* Exercise instructions *
Copy out every line of text in the data below, character for character and in the same order, leaving out the picture markers.

+---+

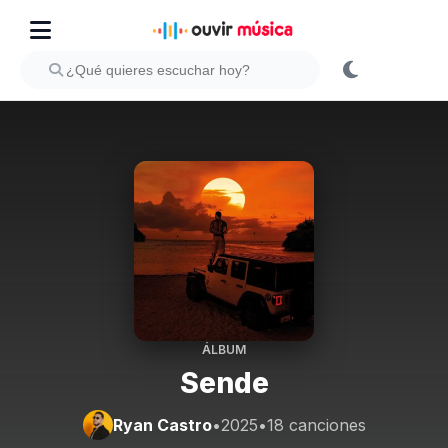
ÁLBUM
Sende
Ryan Castro
•
2025
•
18 canciones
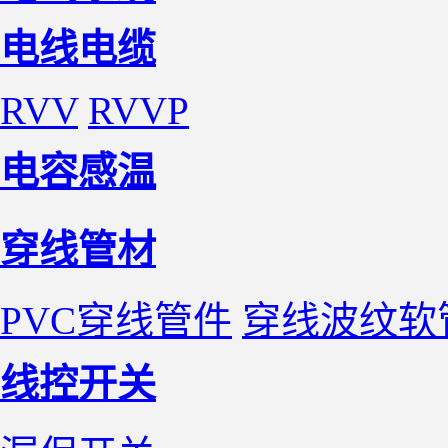
电线电缆
RVV
RVVP
电容感温
穿线管材
PVC穿线管件
穿线波纹软
线控开关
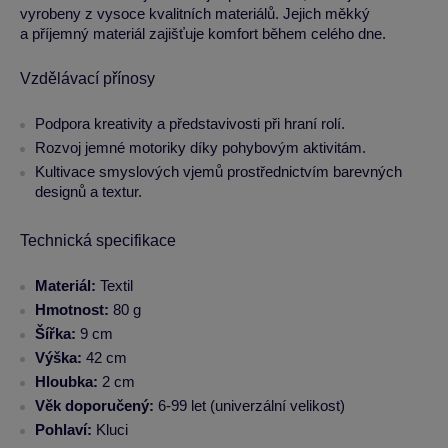
vyrobeny z vysoce kvalitních materiálů. Jejich měkký
a příjemný materiál zajišťuje komfort během celého dne.
Vzdělávací přínosy
Podpora kreativity a představivosti při hraní rolí.
Rozvoj jemné motoriky díky pohybovým aktivitám.
Kultivace smyslových vjemů prostřednictvím barevných
designů a textur.
Technická specifikace
Materiál:
Textil
Hmotnost:
80 g
Šířka:
9 cm
Výška:
42 cm
Hloubka:
2 cm
Věk doporučený:
6-99 let (univerzální velikost)
Pohlaví:
Kluci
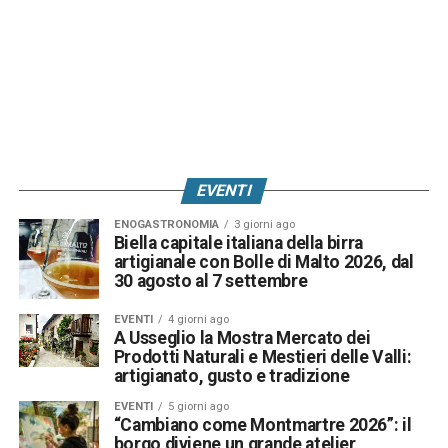
EVENTI
ENOGASTRONOMIA
3 giorni ago
Biella capitale italiana della birra
artigianale con Bolle di Malto 2026, dal
30 agosto al 7 settembre
EVENTI
4 giorni ago
A Usseglio la Mostra Mercato dei
Prodotti Naturali e Mestieri delle Valli:
artigianato, gusto e tradizione
EVENTI
5 giorni ago
“Cambiano come Montmartre 2026”: il
borgo diviene un grande atelier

+---+

* Task answer *
ÁLBUM
Sende
Ryan Castro
•
2025
•
18 canciones
电线电缆
RVV
RVVP
电容感温
穿线管材
PVC穿线管件
穿线波纹软
线控开关
vyrobeny z vysoce kvalitních materiálů. Jejich měkký
a příjemný materiál zajišťuje komfort během celého dne.
Vzdělávací přínosy
Podpora kreativity a představivosti při hraní rolí.
Rozvoj jemné motoriky díky pohybovým aktivitám.
Kultivace smyslových vjemů prostřednictvím barevných
designů a textur.
Technická specifikace
Materiál:
Textil
Hmotnost:
80 g
Šířka:
9 cm
Výška:
42 cm
Hloubka:
2 cm
Věk doporučený:
6-99 let (univerzální velikost)
Pohlaví:
Kluci
EVENTI
ENOGASTRONOMIA
3 giorni ago
Biella capitale italiana della birra
artigianale con Bolle di Malto 2026, dal
30 agosto al 7 settembre
EVENTI
4 giorni ago
A Usseglio la Mostra Mercato dei
Prodotti Naturali e Mestieri delle Valli:
artigianato, gusto e tradizione
EVENTI
5 giorni ago
“Cambiano come Montmartre 2026”: il
borgo diviene un grande atelier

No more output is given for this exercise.